Damaton, you seem to know the industry fairly well. It is not slowing down, turning around, shifting to a better direction. It is moving away from everything it was 2-3 years ago and it will not ever be returning.
The contractors and business owners that have the foresight to see that and can adjust their practices will succeed. The others are going to learn and very hard and protracted lesson.


----------



## Guest (Aug 3, 2012)

GTX63 said:


> Damaton, you seem to know the industry fairly well. It is not slowing down, turning around, shifting to a better direction. It is moving away from everything it was 2-3 years ago and it will not ever be returning.
> The contractors and business owners that have the foresight to see that and can adjust their practices will succeed. The others are going to learn and very hard and protracted lesson.
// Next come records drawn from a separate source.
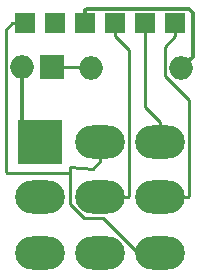
<source format=gbr>
G04 #@! TF.GenerationSoftware,KiCad,Pcbnew,(5.1.5-0-10_14)*
G04 #@! TF.CreationDate,2020-11-20T21:32:41+01:00*
G04 #@! TF.ProjectId,3pdt-minimal,33706474-2d6d-4696-9e69-6d616c2e6b69,rev?*
G04 #@! TF.SameCoordinates,Original*
G04 #@! TF.FileFunction,Copper,L1,Top*
G04 #@! TF.FilePolarity,Positive*
%FSLAX46Y46*%
G04 Gerber Fmt 4.6, Leading zero omitted, Abs format (unit mm)*
G04 Created by KiCad (PCBNEW (5.1.5-0-10_14)) date 2020-11-20 21:32:41*
%MOMM*%
%LPD*%
G04 APERTURE LIST*
%ADD10O,4.200000X2.800000*%
%ADD11R,3.816000X3.816000*%
%ADD12R,2.000000X2.000000*%
%ADD13O,2.000000X2.000000*%
%ADD14R,1.700000X1.700000*%
%ADD15C,0.250000*%
%ADD16C,0.300000*%
G04 APERTURE END LIST*
D10*
X119380000Y-68200000D03*
X119380000Y-63500000D03*
X119380000Y-58800000D03*
X114300000Y-68200000D03*
X114300000Y-63500000D03*
X114300000Y-58800000D03*
X109220000Y-68200000D03*
X109220000Y-63500000D03*
D11*
X109220000Y-58800000D03*
D12*
X110236000Y-52451000D03*
D13*
X107696000Y-52451000D03*
X113538000Y-52578000D03*
X121158000Y-52578000D03*
D14*
X107950000Y-48768000D03*
X120650000Y-48768000D03*
X110490000Y-48768000D03*
X113030000Y-48768000D03*
X115570000Y-48768000D03*
X118110000Y-48768000D03*
D15*
X113411000Y-52451000D02*
X113538000Y-52578000D01*
X110236000Y-52451000D02*
X113411000Y-52451000D01*
D16*
X107696000Y-57276000D02*
X109220000Y-58800000D01*
X107696000Y-52451000D02*
X107696000Y-57276000D01*
D15*
X113666999Y-61083001D02*
X114300000Y-60450000D01*
X114300000Y-60450000D02*
X114300000Y-58800000D01*
X117510243Y-68200000D02*
X114535253Y-65225010D01*
X119380000Y-68200000D02*
X117510243Y-68200000D01*
X111760000Y-60960000D02*
X113666999Y-61083001D01*
X112885478Y-65225010D02*
X111760000Y-64099532D01*
X114535253Y-65225010D02*
X112885478Y-65225010D01*
X106426000Y-61468000D02*
X111760000Y-61468000D01*
X106320999Y-61362999D02*
X106426000Y-61468000D01*
X107950000Y-48768000D02*
X106850000Y-48768000D01*
X111760000Y-61468000D02*
X111760000Y-60960000D01*
X106320999Y-49297001D02*
X106320999Y-61362999D01*
X106850000Y-48768000D02*
X106320999Y-49297001D01*
X111760000Y-64099532D02*
X111760000Y-61468000D01*
X119782999Y-50735001D02*
X120650000Y-49868000D01*
X119782999Y-53238001D02*
X119782999Y-50735001D01*
X121805010Y-55260012D02*
X119782999Y-53238001D01*
X120650000Y-49868000D02*
X120650000Y-48768000D01*
X121805010Y-63424990D02*
X121805010Y-55260012D01*
X121730000Y-63500000D02*
X121805010Y-63424990D01*
X119380000Y-63500000D02*
X121730000Y-63500000D01*
D16*
X122157999Y-51578001D02*
X121158000Y-52578000D01*
X122157999Y-47855997D02*
X122157999Y-51578001D01*
X121820001Y-47517999D02*
X122157999Y-47855997D01*
X113130001Y-47517999D02*
X121820001Y-47517999D01*
X113030000Y-47618000D02*
X113130001Y-47517999D01*
X113030000Y-48768000D02*
X113030000Y-47618000D01*
D15*
X116725010Y-63424990D02*
X116650000Y-63500000D01*
X116650000Y-63500000D02*
X114300000Y-63500000D01*
X116725010Y-51023010D02*
X116725010Y-63424990D01*
X115570000Y-49868000D02*
X116725010Y-51023010D01*
X115570000Y-48768000D02*
X115570000Y-49868000D01*
X118110000Y-55880000D02*
X118110000Y-49868000D01*
X119380000Y-57150000D02*
X118110000Y-55880000D01*
X118110000Y-49868000D02*
X118110000Y-48768000D01*
X119380000Y-58800000D02*
X119380000Y-57150000D01*
M02*

</source>
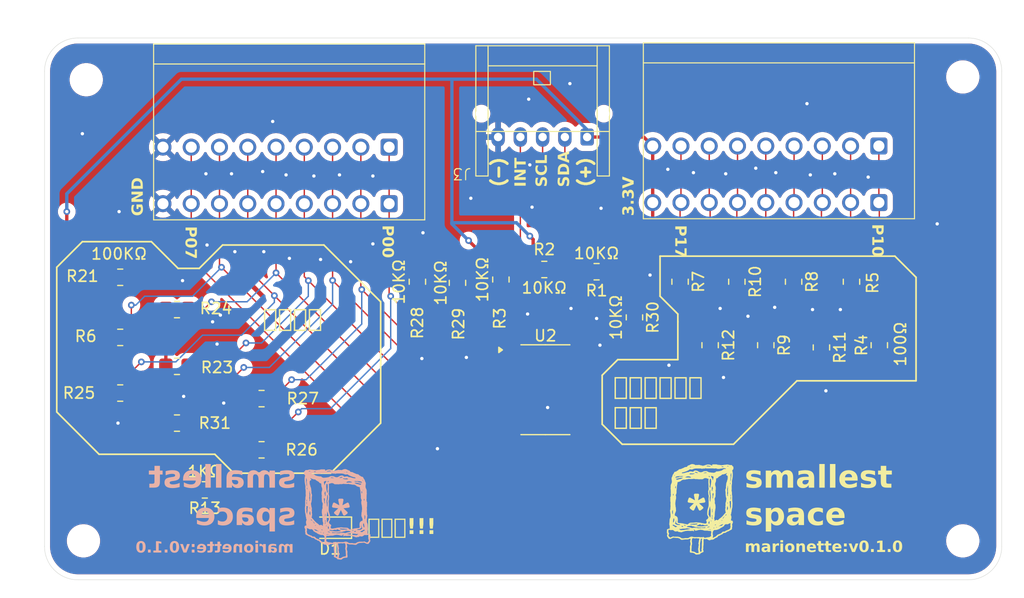
<source format=kicad_pcb>
(kicad_pcb
	(version 20240108)
	(generator "pcbnew")
	(generator_version "8.0")
	(general
		(thickness 1.600198)
		(legacy_teardrops no)
	)
	(paper "A4")
	(layers
		(0 "F.Cu" signal "Front")
		(1 "In1.Cu" signal)
		(2 "In2.Cu" signal)
		(31 "B.Cu" signal "Back")
		(34 "B.Paste" user)
		(35 "F.Paste" user)
		(36 "B.SilkS" user "B.Silkscreen")
		(37 "F.SilkS" user "F.Silkscreen")
		(38 "B.Mask" user)
		(39 "F.Mask" user)
		(44 "Edge.Cuts" user)
		(45 "Margin" user)
		(46 "B.CrtYd" user "B.Courtyard")
		(47 "F.CrtYd" user "F.Courtyard")
		(49 "F.Fab" user)
	)
	(setup
		(stackup
			(layer "F.SilkS"
				(type "Top Silk Screen")
			)
			(layer "F.Paste"
				(type "Top Solder Paste")
			)
			(layer "F.Mask"
				(type "Top Solder Mask")
				(thickness 0.01)
			)
			(layer "F.Cu"
				(type "copper")
				(thickness 0.035)
			)
			(layer "dielectric 1"
				(type "core")
				(thickness 0.480066)
				(material "FR4")
				(epsilon_r 4.5)
				(loss_tangent 0.02)
			)
			(layer "In1.Cu"
				(type "copper")
				(thickness 0.035)
			)
			(layer "dielectric 2"
				(type "prepreg")
				(thickness 0.480066)
				(material "FR4")
				(epsilon_r 4.5)
				(loss_tangent 0.02)
			)
			(layer "In2.Cu"
				(type "copper")
				(thickness 0.035)
			)
			(layer "dielectric 3"
				(type "core")
				(thickness 0.480066)
				(material "FR4")
				(epsilon_r 4.5)
				(loss_tangent 0.02)
			)
			(layer "B.Cu"
				(type "copper")
				(thickness 0.035)
			)
			(layer "B.Mask"
				(type "Bottom Solder Mask")
				(thickness 0.01)
			)
			(layer "B.Paste"
				(type "Bottom Solder Paste")
			)
			(layer "B.SilkS"
				(type "Bottom Silk Screen")
			)
			(copper_finish "None")
			(dielectric_constraints no)
		)
		(pad_to_mask_clearance 0)
		(solder_mask_min_width 0.12)
		(allow_soldermask_bridges_in_footprints no)
		(pcbplotparams
			(layerselection 0x00010fc_fffffff9)
			(plot_on_all_layers_selection 0x0000000_00000000)
			(disableapertmacros no)
			(usegerberextensions yes)
			(usegerberattributes no)
			(usegerberadvancedattributes no)
			(creategerberjobfile no)
			(dashed_line_dash_ratio 12.000000)
			(dashed_line_gap_ratio 3.000000)
			(svgprecision 4)
			(plotframeref no)
			(viasonmask no)
			(mode 1)
			(useauxorigin no)
			(hpglpennumber 1)
			(hpglpenspeed 20)
			(hpglpendiameter 15.000000)
			(pdf_front_fp_property_popups yes)
			(pdf_back_fp_property_popups yes)
			(dxfpolygonmode yes)
			(dxfimperialunits yes)
			(dxfusepcbnewfont yes)
			(psnegative no)
			(psa4output no)
			(plotreference yes)
			(plotvalue no)
			(plotfptext yes)
			(plotinvisibletext no)
			(sketchpadsonfab no)
			(subtractmaskfromsilk yes)
			(outputformat 1)
			(mirror no)
			(drillshape 0)
			(scaleselection 1)
			(outputdirectory "gerbers_house_controller_multiplex_breakout_board_v0.1.0/")
		)
	)
	(net 0 "")
	(net 1 "/INT")
	(net 2 "/SCL")
	(net 3 "+3.3V")
	(net 4 "/SDA")
	(net 5 "GND")
	(net 6 "/P14")
	(net 7 "/P13")
	(net 8 "/P11")
	(net 9 "Net-(U2-P11)")
	(net 10 "/P16")
	(net 11 "/P12")
	(net 12 "/P17")
	(net 13 "/P10")
	(net 14 "/P15")
	(net 15 "/P06")
	(net 16 "/P07")
	(net 17 "/P03")
	(net 18 "/P04")
	(net 19 "/P05")
	(net 20 "Net-(U2-P10)")
	(net 21 "/P00")
	(net 22 "Net-(U2-P13)")
	(net 23 "Net-(U2-P12)")
	(net 24 "/P01")
	(net 25 "Net-(U2-P15)")
	(net 26 "Net-(U2-P14)")
	(net 27 "Net-(U2-P17)")
	(net 28 "/P02")
	(net 29 "Net-(U2-P16)")
	(net 30 "Net-(U2-A2)")
	(net 31 "Net-(U2-A1)")
	(net 32 "Net-(U2-A0)")
	(net 33 "Net-(D1-A)")
	(footprint "Resistor_SMD:R_0805_2012Metric_Pad1.20x1.40mm_HandSolder" (layer "F.Cu") (at 126.3 85.1 -90))
	(footprint "Resistor_SMD:R_0805_2012Metric_Pad1.20x1.40mm_HandSolder" (layer "F.Cu") (at 68.3 79))
	(footprint "smallest-space-graphics-footprint:smallest_space_1" (layer "F.Cu") (at 120.4 99.85))
	(footprint "Resistor_SMD:R_0805_2012Metric_Pad1.20x1.40mm_HandSolder" (layer "F.Cu") (at 121.3 85.1 -90))
	(footprint "Resistor_SMD:R_0805_2012Metric_Pad1.20x1.40mm_HandSolder" (layer "F.Cu") (at 98.6 79.5 -90))
	(footprint "Resistor_SMD:R_0805_2012Metric_Pad1.20x1.40mm_HandSolder" (layer "F.Cu") (at 81 94.5))
	(footprint "Resistor_SMD:R_0805_2012Metric_Pad1.20x1.40mm_HandSolder" (layer "F.Cu") (at 73.4 81.9))
	(footprint "MountingHole:MountingHole_2.5mm" (layer "F.Cu") (at 144 61 -90))
	(footprint "Resistor_SMD:R_0805_2012Metric_Pad1.20x1.40mm_HandSolder" (layer "F.Cu") (at 73.4 92.1))
	(footprint "smallest-space-footprints:TBL009-254-09XX-2XX" (layer "F.Cu") (at 82.3 72.3875 180))
	(footprint "Resistor_SMD:R_0805_2012Metric_Pad1.20x1.40mm_HandSolder" (layer "F.Cu") (at 114.5 82.6 -90))
	(footprint "Resistor_SMD:R_0805_2012Metric_Pad1.20x1.40mm_HandSolder"
		(layer "F.Cu")
		(uuid "6be07010-03b3-49c1-9b38-af02fccd17de")
		(at 123.7 79.4 -90)
		(descr "Resistor SMD 0805 (2012 Metric), square (rectangular) end terminal, IPC_7351 nominal with elongated pad for handsoldering. (Body size source: IPC-SM-782 page 72, https://www.pcb-3d.com/wordpress/wp-content/uploads/ipc-sm-782a_amendment_1_and_2.pdf), generated with kicad-footprint-generator")
		(tags "resistor handsolder")
		(property "Reference" "R10"
			(at 0 -1.65 90)
			(layer "F.SilkS")
			(uuid "92d8ec48-fc4e-4cf4-bf09-d11f2d68f94c")
			(effects
				(font
					(size 1 1)
					(thickness 0.15)
				)
			)
		)
		(property "Value" "100Ω"
			(at 0 1.65 90)
			(layer "F.Fab")
			(uuid "d159ddae-d0a5-485f-a98b-4b446439498c")
			(effects
				(font
					(size 1 1)
					(thickness 0.15)
	
... [986349 chars truncated]
</source>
I hear you. We are really diverse. We do a ton of other stuff besides this stuff. We have a strong business plan and model. Have great people in our organization who will continue to propel us forward. I personally am very passionate about the industry because its been my baby for so long. As we continue to grow in to the residential and commercial sectors, I will find my new baby and love that as much as I have loved this industry. I look at it like this though. There will always be foreclosed properties to work on. There was in 2002 through 2006 when the economy was banging, there will be in the future. We will continue to pick and choose who/what/where we perform services on these houses and let nature run its course. I appreciate your insight and thank you for the acknowledgement of being well versed in the industry. It means a lot for a farm raised, non college Flint MI man like myself lol!


----------